### WORK REQUIRED
Please transcribe the listing below with every word intact.

### LISTED ENTRIES
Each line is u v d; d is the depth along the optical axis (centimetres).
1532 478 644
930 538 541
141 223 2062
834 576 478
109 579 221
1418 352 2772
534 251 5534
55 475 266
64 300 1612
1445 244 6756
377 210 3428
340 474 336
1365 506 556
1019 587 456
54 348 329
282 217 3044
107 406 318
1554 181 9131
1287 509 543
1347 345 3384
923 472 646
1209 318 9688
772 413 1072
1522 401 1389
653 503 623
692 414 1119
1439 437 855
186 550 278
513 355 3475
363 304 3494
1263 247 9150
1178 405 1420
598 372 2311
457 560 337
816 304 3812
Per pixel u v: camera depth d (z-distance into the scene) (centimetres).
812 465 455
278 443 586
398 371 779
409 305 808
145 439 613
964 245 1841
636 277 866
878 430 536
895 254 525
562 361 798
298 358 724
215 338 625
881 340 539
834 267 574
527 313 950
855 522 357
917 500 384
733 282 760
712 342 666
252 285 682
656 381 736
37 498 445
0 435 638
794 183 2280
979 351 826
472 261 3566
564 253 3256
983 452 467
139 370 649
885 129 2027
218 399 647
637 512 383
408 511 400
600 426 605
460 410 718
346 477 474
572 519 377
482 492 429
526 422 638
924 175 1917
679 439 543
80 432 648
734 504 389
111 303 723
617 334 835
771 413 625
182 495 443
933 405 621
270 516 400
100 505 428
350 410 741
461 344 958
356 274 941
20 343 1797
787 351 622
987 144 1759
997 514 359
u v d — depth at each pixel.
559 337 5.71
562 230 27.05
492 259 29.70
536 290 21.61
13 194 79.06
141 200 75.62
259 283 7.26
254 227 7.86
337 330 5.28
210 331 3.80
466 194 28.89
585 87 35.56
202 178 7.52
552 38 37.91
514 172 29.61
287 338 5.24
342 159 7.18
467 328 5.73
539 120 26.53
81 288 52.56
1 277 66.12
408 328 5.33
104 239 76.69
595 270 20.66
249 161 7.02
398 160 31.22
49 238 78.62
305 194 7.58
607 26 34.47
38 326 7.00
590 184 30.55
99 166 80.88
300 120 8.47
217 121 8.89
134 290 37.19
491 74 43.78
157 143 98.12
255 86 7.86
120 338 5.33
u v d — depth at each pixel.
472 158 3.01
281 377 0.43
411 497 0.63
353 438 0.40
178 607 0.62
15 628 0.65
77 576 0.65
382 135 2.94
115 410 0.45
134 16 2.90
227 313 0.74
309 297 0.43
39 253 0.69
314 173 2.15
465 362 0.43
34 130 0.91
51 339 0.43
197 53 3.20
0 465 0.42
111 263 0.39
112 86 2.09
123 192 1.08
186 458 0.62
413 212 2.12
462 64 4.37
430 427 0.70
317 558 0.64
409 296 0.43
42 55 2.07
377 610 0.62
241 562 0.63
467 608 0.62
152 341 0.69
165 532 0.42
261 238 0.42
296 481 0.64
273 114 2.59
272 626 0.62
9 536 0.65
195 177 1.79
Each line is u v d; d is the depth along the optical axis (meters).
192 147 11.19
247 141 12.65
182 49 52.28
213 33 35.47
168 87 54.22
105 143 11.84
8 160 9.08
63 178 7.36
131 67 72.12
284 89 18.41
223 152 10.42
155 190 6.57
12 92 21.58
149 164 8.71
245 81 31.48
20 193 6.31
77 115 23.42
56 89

### EXERCISE SOLUTION
Each line is u v d; d is the depth along the optical axis (centimetres).
1532 478 644
930 538 541
141 223 2062
834 576 478
109 579 221
1418 352 2772
534 251 5534
55 475 266
64 300 1612
1445 244 6756
377 210 3428
340 474 336
1365 506 556
1019 587 456
54 348 329
282 217 3044
107 406 318
1554 181 9131
1287 509 543
1347 345 3384
923 472 646
1209 318 9688
772 413 1072
1522 401 1389
653 503 623
692 414 1119
1439 437 855
186 550 278
513 355 3475
363 304 3494
1263 247 9150
1178 405 1420
598 372 2311
457 560 337
816 304 3812
Per pixel u v: camera depth d (z-distance into the scene) (centimetres).
812 465 455
278 443 586
398 371 779
409 305 808
145 439 613
964 245 1841
636 277 866
878 430 536
895 254 525
562 361 798
298 358 724
215 338 625
881 340 539
834 267 574
527 313 950
855 522 357
917 500 384
733 282 760
712 342 666
252 285 682
656 381 736
37 498 445
0 435 638
794 183 2280
979 351 826
472 261 3566
564 253 3256
983 452 467
139 370 649
885 129 2027
218 399 647
637 512 383
408 511 400
600 426 605
460 410 718
346 477 474
572 519 377
482 492 429
526 422 638
924 175 1917
679 439 543
80 432 648
734 504 389
111 303 723
617 334 835
771 413 625
182 495 443
933 405 621
270 516 400
100 505 428
350 410 741
461 344 958
356 274 941
20 343 1797
787 351 622
987 144 1759
997 514 359
u v d — depth at each pixel.
559 337 5.71
562 230 27.05
492 259 29.70
536 290 21.61
13 194 79.06
141 200 75.62
259 283 7.26
254 227 7.86
337 330 5.28
210 331 3.80
466 194 28.89
585 87 35.56
202 178 7.52
552 38 37.91
514 172 29.61
287 338 5.24
342 159 7.18
467 328 5.73
539 120 26.53
81 288 52.56
1 277 66.12
408 328 5.33
104 239 76.69
595 270 20.66
249 161 7.02
398 160 31.22
49 238 78.62
305 194 7.58
607 26 34.47
38 326 7.00
590 184 30.55
99 166 80.88
300 120 8.47
217 121 8.89
134 290 37.19
491 74 43.78
157 143 98.12
255 86 7.86
120 338 5.33
u v d — depth at each pixel.
472 158 3.01
281 377 0.43
411 497 0.63
353 438 0.40
178 607 0.62
15 628 0.65
77 576 0.65
382 135 2.94
115 410 0.45
134 16 2.90
227 313 0.74
309 297 0.43
39 253 0.69
314 173 2.15
465 362 0.43
34 130 0.91
51 339 0.43
197 53 3.20
0 465 0.42
111 263 0.39
112 86 2.09
123 192 1.08
186 458 0.62
413 212 2.12
462 64 4.37
430 427 0.70
317 558 0.64
409 296 0.43
42 55 2.07
377 610 0.62
241 562 0.63
467 608 0.62
152 341 0.69
165 532 0.42
261 238 0.42
296 481 0.64
273 114 2.59
272 626 0.62
9 536 0.65
195 177 1.79
Each line is u v d; d is the depth along the optical axis (meters).
192 147 11.19
247 141 12.65
182 49 52.28
213 33 35.47
168 87 54.22
105 143 11.84
8 160 9.08
63 178 7.36
131 67 72.12
284 89 18.41
223 152 10.42
155 190 6.57
12 92 21.58
149 164 8.71
245 81 31.48
20 193 6.31
77 115 23.42
56 89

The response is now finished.